» **GOAL OF THE EXERCISE**: Pictures stay out; everything else in the entries below is to be duplicated exactly.

» **INFORMATION SHOWN**:
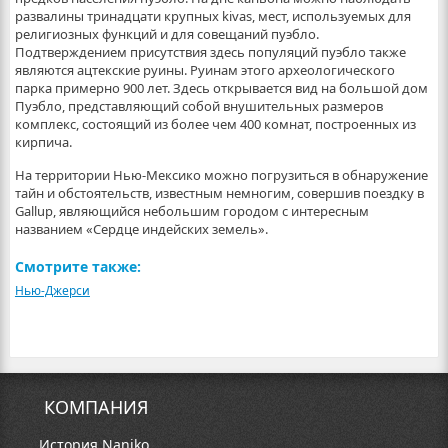
развалины тринадцати крупных kivas, мест, используемых для
религиозных функций и для совещаний пуэбло.
Подтверждением присутствия здесь популяций пуэбло также
являются ацтекские руины. Руинам этого археологического
парка примерно 900 лет. Здесь открывается вид на большой дом
Пуэбло, представляющий собой внушительных размеров
комплекс, состоящий из более чем 400 комнат, построенных из
кирпича.
На территории Нью-Мексико можно погрузиться в обнаружение
тайн и обстоятельств, известным немногим, совершив поездку в
Gallup, являющийся небольшим городом с интересным
названием «Сердце индейских земель».
Смотрите также:
Нью-Джерси
КОМПАНИЯ
История Naniko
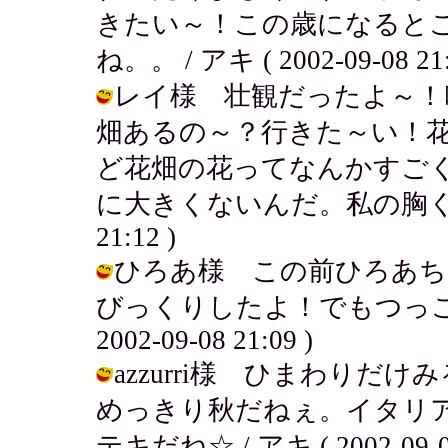
きたい～！この歳になると
ね。。 / アキ ( 2002-09-08 21:
レイ様 壮観だったよ～！
畑あるの～？行きた～い！
ど花畑の花ってなんかすご
に大きくないんだ。私の胸くらいだっ
21:12 )
ひろあ様 この前ひろあち
びっくりしたよ！でもつっこみ
2002-09-08 21:09 )
azzurri様 ひまわり
めっきり秋だねぇ。イタリ
テキだね☆ / アキ ( 2002-09-08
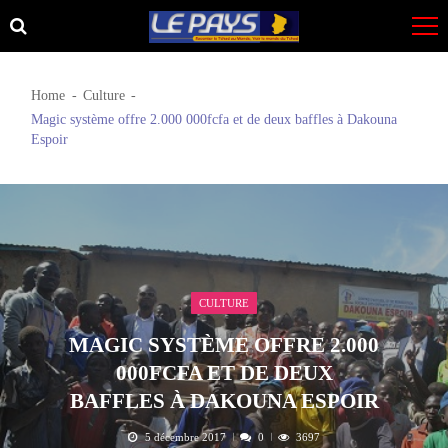
Skip
Skip
to
to
navigation
content
Home
Culture
Magic système offre 2.000 000fcfa et de deux baffles à Dakouna
Espoir
CULTURE
MAGIC SYSTÈME OFFRE 2.000
000FCFA ET DE DEUX
BAFFLES À DAKOUNA ESPOIR
5 décembre 2017
0
3697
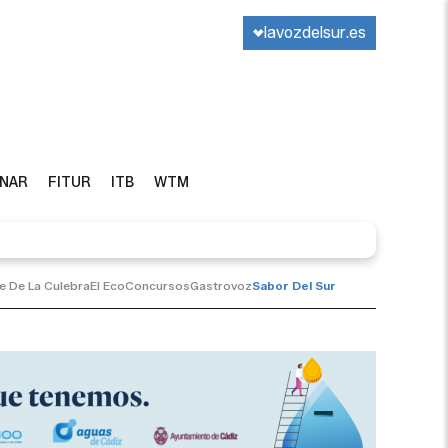
lavozdelsur.es
INAR
FITUR
ITB
WTM
te De La Culebra
El Eco
Concursos
Gastrovoz
Sabor Del Sur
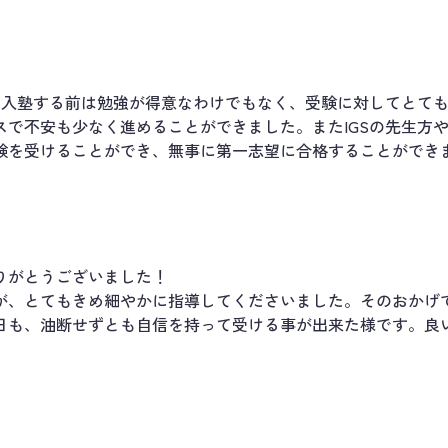
。入塾する前は勉強が得意なわけでもなく、受験に対してとても
スで不安も少なく進めることができました。またIGSの先生方
験を受けることができ、無事に第一志望に合格することができ
りがとうございました！
が、とてもきめ細やかに指導してくださいました。そのおかげ
日も、油断せずとも自信を持って受ける事が出来た様です。良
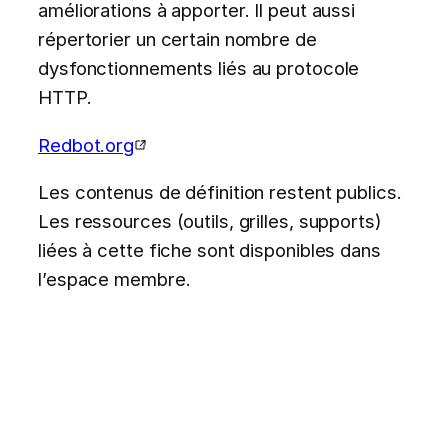
améliorations à apporter. Il peut aussi
répertorier un certain nombre de
dysfonctionnements liés au protocole
HTTP.
Redbot.org
Les contenus de définition restent publics.
Les ressources (outils, grilles, supports)
liées à cette fiche sont disponibles dans
l’espace membre.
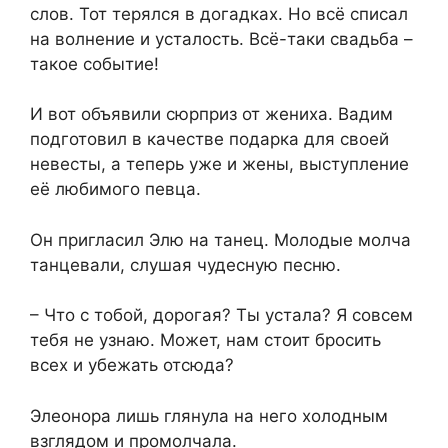
слов. Тот терялся в догадках. Но всё списал
на волнение и усталость. Всё-таки свадьба –
такое событие!
И вот объявили сюрприз от жениха. Вадим
подготовил в качестве подарка для своей
невесты, а теперь уже и жены, выступление
её любимого певца.
Он пригласил Элю на танец. Молодые молча
танцевали, слушая чудесную песню.
– Что с тобой, дорогая? Ты устала? Я совсем
тебя не узнаю. Может, нам стоит бросить
всех и убежать отсюда?
Элеонора лишь глянула на него холодным
взглядом и промолчала.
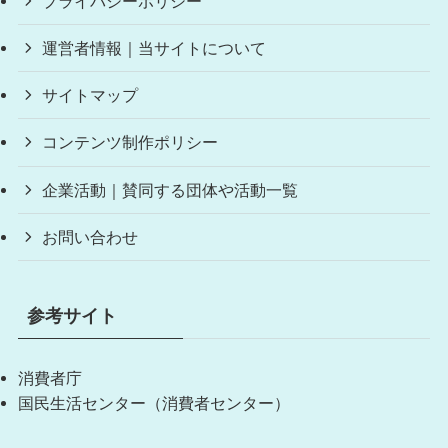
プライバシーポリシー
運営者情報｜当サイトについて
サイトマップ
コンテンツ制作ポリシー
企業活動｜賛同する団体や活動一覧
お問い合わせ
参考サイト
消費者庁
国民生活センター（消費者センター）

» **ANSWER FOR THE TASK**:
развалины тринадцати крупных kivas, мест, используемых для
религиозных функций и для совещаний пуэбло.
Подтверждением присутствия здесь популяций пуэбло также
являются ацтекские руины. Руинам этого археологического
парка примерно 900 лет. Здесь открывается вид на большой дом
Пуэбло, представляющий собой внушительных размеров
комплекс, состоящий из более чем 400 комнат, построенных из
кирпича.
На территории Нью-Мексико можно погрузиться в обнаружение
тайн и обстоятельств, известным немногим, совершив поездку в
Gallup, являющийся небольшим городом с интересным
названием «Сердце индейских земель».
Смотрите также:
Нью-Джерси
КОМПАНИЯ
История Naniko
きたい～！この歳になると
ね。。 / アキ ( 2002-09-08 21:
レイ様 壮観だったよ～！
畑あるの～？行きた～い！
ど花畑の花ってなんかすご
に大きくないんだ。私の胸くらいだっ
21:12 )
ひろあ様 この前ひろあち
びっくりしたよ！でもつっこみ
2002-09-08 21:09 )
azzurri様 ひまわり
めっきり秋だねぇ。イタリ
テキだね☆ / アキ ( 2002-09-08
Skip
Skip
to
to
navigation
content
Home
Culture
Magic système offre 2.000 000fcfa et de deux baffles à Dakouna
Espoir
CULTURE
MAGIC SYSTÈME OFFRE 2.000
000FCFA ET DE DEUX
BAFFLES À DAKOUNA ESPOIR
5 décembre 2017
0
3697
lavozdelsur.es
INAR
FITUR
ITB
WTM
te De La Culebra
El Eco
Concursos
Gastrovoz
Sabor Del Sur
。入塾する前は勉強が得意なわけでもなく、受験に対してとても
スで不安も少なく進めることができました。またIGSの先生方
験を受けることができ、無事に第一志望に合格することができ
りがとうございました！
が、とてもきめ細やかに指導してくださいました。そのおかげ
日も、油断せずとも自信を持って受ける事が出来た様です。良
améliorations à apporter. Il peut aussi
répertorier un certain nombre de
dysfonctionnements liés au protocole
HTTP.
Redbot.org
Les contenus de définition restent publics.
Les ressources (outils, grilles, supports)
liées à cette fiche sont disponibles dans
l’espace membre.
слов. Тот терялся в догадках. Но всё списал
на волнение и усталость. Всё-таки свадьба –
такое событие!
И вот объявили сюрприз от жениха. Вадим
подготовил в качестве подарка для своей
невесты, а теперь уже и жены, выступление
её любимого певца.
Он пригласил Элю на танец. Молодые молча
танцевали, слушая чудесную песню.
– Что с тобой, дорогая? Ты устала? Я совсем
тебя не узнаю. Может, нам стоит бросить
всех и убежать отсюда?
Элеонора лишь глянула на него холодным
взглядом и промолчала.
プライバシーポリシー
運営者情報｜当サイトについて
サイトマップ
コンテンツ制作ポリシー
企業活動｜賛同する団体や活動一覧
お問い合わせ
参考サイト
消費者庁
国民生活センター（消費者センター）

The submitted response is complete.